This spring, NASA Explorer Schools teams of teachers and
administrators from Nebraska, Minnesota, and Iowa will fly
aboard NASA’s “weightless wonder”, a KC-135A aircraft, as part
of NASA’s Reduced Gravity Student Flight Opportunities Program.

For the first time, teams from NASA Explorer Schools will
participate in NASA’s Reduced Gravity Student Flight
Opportunities program. Participants will design and build
experiments for a microgravity environment and fly them aboard
NASA’s KC-135A aircraft. As a flying science laboratory, the
KC-135A alternates steep climbs and dives, riders experience
the best opportunity at weightlessness available on Earth.

The NASA Explorer Schools selected to fly in 2004 are: Pender
Public Schools, Pender, Neb., Crossroads Elementary School,
Saint Paul, Minn., and Sioux Central Middle School, Sioux
Rapids, Iowa.

★ ★ ★

**Task objective:**
Resume the NASA Explorer Schools reduced-gravity flight announcement after its final sentence, in the same style.

**Records:**
★ ★ ★

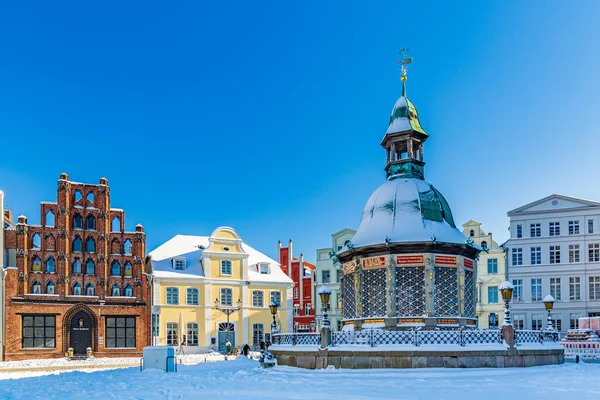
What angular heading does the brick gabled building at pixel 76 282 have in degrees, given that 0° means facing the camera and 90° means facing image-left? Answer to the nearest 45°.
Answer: approximately 0°
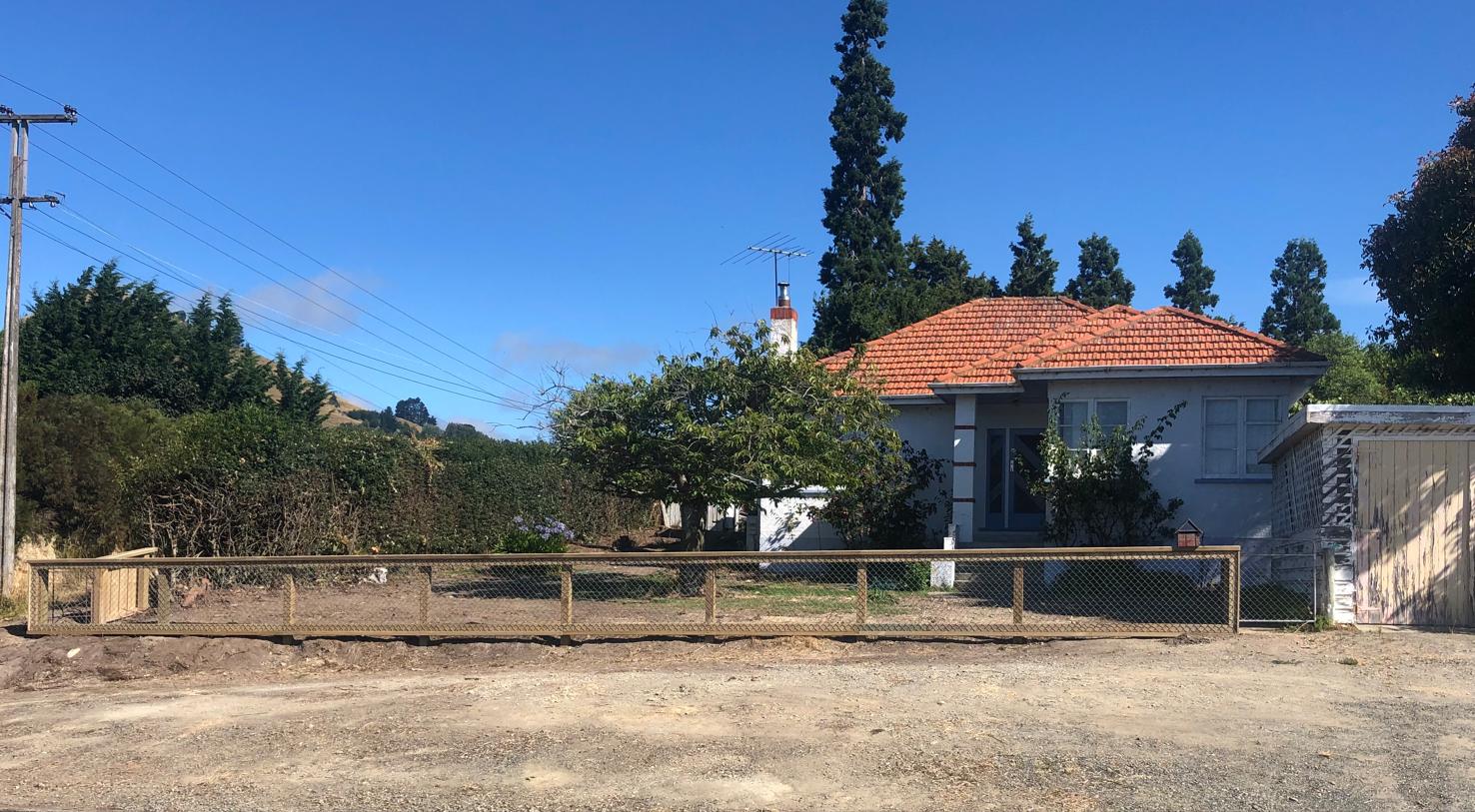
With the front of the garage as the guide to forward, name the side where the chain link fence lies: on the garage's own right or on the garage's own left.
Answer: on the garage's own right

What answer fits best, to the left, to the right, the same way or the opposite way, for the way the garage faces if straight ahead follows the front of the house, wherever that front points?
the same way

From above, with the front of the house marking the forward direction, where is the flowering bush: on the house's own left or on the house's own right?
on the house's own right

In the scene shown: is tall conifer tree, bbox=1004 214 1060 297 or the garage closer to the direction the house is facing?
the garage

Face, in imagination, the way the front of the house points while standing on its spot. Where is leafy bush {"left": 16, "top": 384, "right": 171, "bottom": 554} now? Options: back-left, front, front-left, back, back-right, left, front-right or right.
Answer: right

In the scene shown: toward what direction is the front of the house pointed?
toward the camera

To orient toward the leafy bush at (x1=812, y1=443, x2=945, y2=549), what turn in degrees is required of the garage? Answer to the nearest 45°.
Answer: approximately 135° to its right

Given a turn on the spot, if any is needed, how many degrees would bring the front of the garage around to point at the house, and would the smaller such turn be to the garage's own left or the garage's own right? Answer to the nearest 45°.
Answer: approximately 135° to the garage's own right

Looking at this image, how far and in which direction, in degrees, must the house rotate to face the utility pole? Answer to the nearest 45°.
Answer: approximately 90° to its right

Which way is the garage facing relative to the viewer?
toward the camera

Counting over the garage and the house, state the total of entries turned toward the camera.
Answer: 2

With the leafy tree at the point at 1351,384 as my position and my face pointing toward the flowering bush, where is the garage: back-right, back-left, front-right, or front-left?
front-left
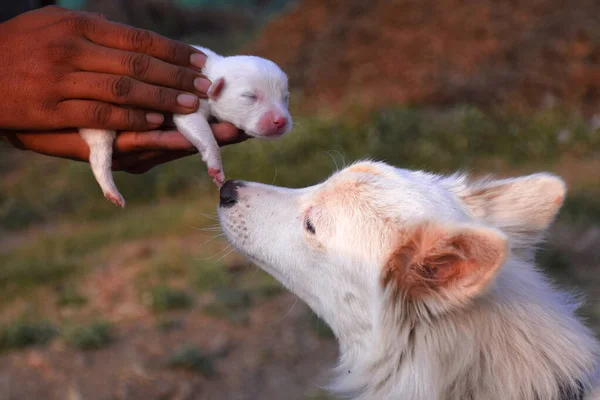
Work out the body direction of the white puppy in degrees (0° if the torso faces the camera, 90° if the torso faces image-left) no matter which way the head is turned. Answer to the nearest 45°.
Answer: approximately 270°

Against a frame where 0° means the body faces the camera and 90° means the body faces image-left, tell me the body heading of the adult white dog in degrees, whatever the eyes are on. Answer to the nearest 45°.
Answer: approximately 90°

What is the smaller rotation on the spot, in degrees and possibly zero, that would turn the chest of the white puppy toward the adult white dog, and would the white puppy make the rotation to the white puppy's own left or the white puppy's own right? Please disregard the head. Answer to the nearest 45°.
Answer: approximately 45° to the white puppy's own right

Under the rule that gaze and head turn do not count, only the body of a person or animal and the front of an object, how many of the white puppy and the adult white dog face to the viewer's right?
1
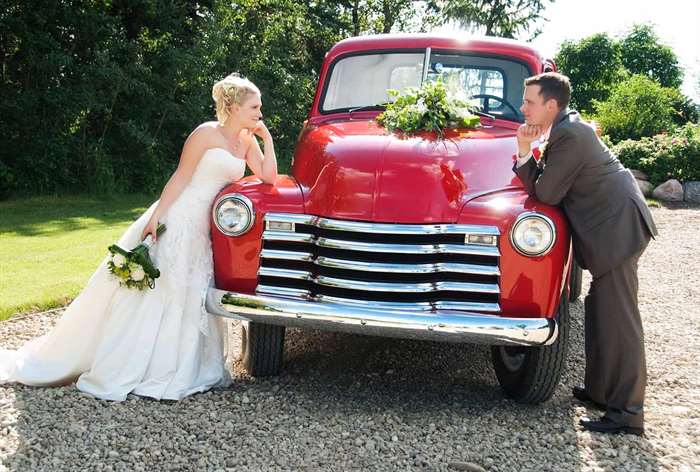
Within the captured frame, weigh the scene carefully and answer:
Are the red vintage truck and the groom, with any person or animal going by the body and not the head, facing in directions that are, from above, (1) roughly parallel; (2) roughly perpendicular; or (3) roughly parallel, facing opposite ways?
roughly perpendicular

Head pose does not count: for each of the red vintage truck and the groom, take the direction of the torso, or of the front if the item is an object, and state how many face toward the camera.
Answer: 1

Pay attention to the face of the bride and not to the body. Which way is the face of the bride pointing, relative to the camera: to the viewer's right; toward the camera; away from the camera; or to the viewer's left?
to the viewer's right

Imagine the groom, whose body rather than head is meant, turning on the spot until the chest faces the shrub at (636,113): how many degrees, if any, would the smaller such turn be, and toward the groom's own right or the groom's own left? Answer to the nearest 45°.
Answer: approximately 90° to the groom's own right

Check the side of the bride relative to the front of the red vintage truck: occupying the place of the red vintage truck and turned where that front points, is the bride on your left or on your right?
on your right

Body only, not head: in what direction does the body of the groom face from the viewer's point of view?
to the viewer's left

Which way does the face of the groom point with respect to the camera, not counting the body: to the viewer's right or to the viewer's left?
to the viewer's left

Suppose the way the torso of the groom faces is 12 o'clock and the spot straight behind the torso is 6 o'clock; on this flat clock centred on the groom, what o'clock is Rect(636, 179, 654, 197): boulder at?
The boulder is roughly at 3 o'clock from the groom.

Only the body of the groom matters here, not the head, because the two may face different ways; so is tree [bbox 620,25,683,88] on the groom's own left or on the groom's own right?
on the groom's own right

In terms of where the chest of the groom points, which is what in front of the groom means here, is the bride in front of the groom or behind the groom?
in front
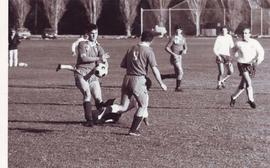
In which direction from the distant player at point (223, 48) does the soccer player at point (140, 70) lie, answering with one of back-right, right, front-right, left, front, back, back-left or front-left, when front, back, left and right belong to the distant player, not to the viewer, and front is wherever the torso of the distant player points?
front

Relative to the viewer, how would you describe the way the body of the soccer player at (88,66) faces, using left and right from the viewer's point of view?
facing the viewer and to the right of the viewer

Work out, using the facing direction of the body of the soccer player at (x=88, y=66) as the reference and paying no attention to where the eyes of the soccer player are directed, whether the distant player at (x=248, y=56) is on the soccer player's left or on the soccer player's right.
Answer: on the soccer player's left

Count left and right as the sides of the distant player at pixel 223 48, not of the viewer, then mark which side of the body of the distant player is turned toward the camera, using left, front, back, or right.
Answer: front

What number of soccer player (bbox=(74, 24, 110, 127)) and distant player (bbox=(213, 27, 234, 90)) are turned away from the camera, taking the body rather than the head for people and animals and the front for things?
0

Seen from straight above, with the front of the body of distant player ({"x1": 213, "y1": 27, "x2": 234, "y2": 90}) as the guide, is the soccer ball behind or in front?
in front
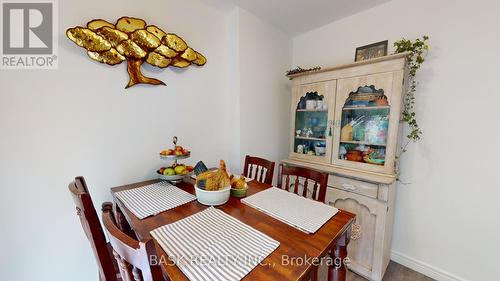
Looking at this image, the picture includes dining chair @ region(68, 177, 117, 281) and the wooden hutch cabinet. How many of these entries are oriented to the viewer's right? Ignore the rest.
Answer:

★ ★ ★

**Reply to the task:**
Teams of students and teachers from these NASA Explorer
Schools, working in collaboration with NASA scientist-mentors,
will develop experiments that two teachers per school will
conduct during flights aboard the aircraft. The flights will
take place April 15-21 from Houston’s Ellington Field, near
NASA’s Johnson Space Center.

“One of the goals of the NES program is to provide teachers and
their students with unique opportunities that are inquiry-
based, ‘as only NASA can’,” said Peggy Steffen, NASA Explorer
Schools program manager. “Developing an experiment to fly on
the reduced gravity aircraft with the assistance of a NASA
scientist-mentor will provide the students an opportunity to
investigate a real-world application of physical science.”

The NASA Explorer Schools Program, started in June 2003,
establishes a three-year partnership between NASA and 50 new
NASA Explorer Schools teams annually. The teams consist of
teachers and education administrators from diverse communities
across the country. During the commitment period, NASA invites
teams to NASA Centers to spark innovative science and
mathematics instruction directed specifically at students in
grades four through nine. The selected schools are also
eligible for up to $17,500 in grants over the three years of
involvement, pending continued funding. The deadline for 2004
NASA Explorer Schools Program applications is midnight tonight.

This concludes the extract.